Vaccination remains voluntary

An employer in the Netherlands may ask whether an employee has been vaccinated, but there must be a good reason for this. The employee does not have to answer. An employer may not oblige employees to be vaccinated against corona.

“In the Netherlands, vaccination is and will remain voluntary,” then State Secretary Dennis Wiersma (Social Affairs and Employment, VVD) replied in October to questions from the SGP. “The government is not moving towards a vaccination obligation. An employer may not force or require this.”

Also for KLM it is a top priority that according to the law an employer may not oblige employees to be vaccinated, according to the spokesperson. “KLM will not do that and we will continue to respect the voluntary nature of this.”
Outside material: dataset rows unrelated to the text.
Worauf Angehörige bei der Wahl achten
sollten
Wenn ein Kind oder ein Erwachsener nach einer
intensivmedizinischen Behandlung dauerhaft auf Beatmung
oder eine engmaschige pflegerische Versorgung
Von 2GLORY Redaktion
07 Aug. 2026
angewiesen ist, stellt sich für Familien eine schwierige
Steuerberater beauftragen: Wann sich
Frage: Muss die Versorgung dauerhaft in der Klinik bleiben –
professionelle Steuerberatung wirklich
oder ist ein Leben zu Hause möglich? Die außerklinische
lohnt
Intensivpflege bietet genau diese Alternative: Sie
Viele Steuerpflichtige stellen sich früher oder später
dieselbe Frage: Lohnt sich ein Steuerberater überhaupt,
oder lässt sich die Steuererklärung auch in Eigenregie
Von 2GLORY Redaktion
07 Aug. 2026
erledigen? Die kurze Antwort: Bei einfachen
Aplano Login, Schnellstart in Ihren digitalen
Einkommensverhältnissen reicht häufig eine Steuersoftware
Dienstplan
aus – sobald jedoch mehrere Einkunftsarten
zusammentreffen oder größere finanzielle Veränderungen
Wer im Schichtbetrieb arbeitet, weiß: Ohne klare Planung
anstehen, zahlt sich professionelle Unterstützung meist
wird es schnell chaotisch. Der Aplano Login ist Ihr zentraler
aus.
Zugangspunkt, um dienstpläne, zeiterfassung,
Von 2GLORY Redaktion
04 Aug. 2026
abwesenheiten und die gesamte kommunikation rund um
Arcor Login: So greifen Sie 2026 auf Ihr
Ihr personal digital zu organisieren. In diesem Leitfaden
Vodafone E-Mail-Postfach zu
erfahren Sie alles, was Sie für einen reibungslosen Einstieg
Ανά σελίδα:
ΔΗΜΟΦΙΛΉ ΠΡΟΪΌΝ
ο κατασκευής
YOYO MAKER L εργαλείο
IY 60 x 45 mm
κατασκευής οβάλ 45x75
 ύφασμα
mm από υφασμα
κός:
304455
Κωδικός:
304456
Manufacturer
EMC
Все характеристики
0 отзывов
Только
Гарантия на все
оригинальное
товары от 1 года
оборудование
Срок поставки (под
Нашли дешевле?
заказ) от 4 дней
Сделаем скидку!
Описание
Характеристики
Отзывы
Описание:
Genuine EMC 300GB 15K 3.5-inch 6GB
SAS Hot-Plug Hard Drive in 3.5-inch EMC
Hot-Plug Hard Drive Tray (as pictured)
Court must weigh up conflicting fundamental rights

A spokesman for the VNV responds: “A potential obstacle to the employability of new employees cannot justify a violation of fundamental rights.”

Personal living ambiance

The court in Amsterdam must weigh up conflicting fundamental rights, say labor lawyers. On the one hand, the European Convention on Human Rights protects privacy (privacy) and the Dutch Constitution recognizes the right to physical integrity. On the other hand, it follows from the fundamental right to health that employers must provide their staff with a healthy and safe working environment.

It is not the case that those fundamental rights can never be restricted, labor lawyers from the University of Leiden recently wrote in the magazine Labor Law. An employer may ask an employee for a vaccination certificate, as long as it is done for a good reason. The lawyers call it desirable “to explicitly include in the law that employers may ask their employees proof of vaccination or a negative test plus the criteria”.

The Amsterdam court must now determine whether KLM’s argument that new employees must be vaccinated in order to be able to work at all destinations with travel restrictions is a good reason for a vaccination obligation. The court will issue a ruling in two to three weeks.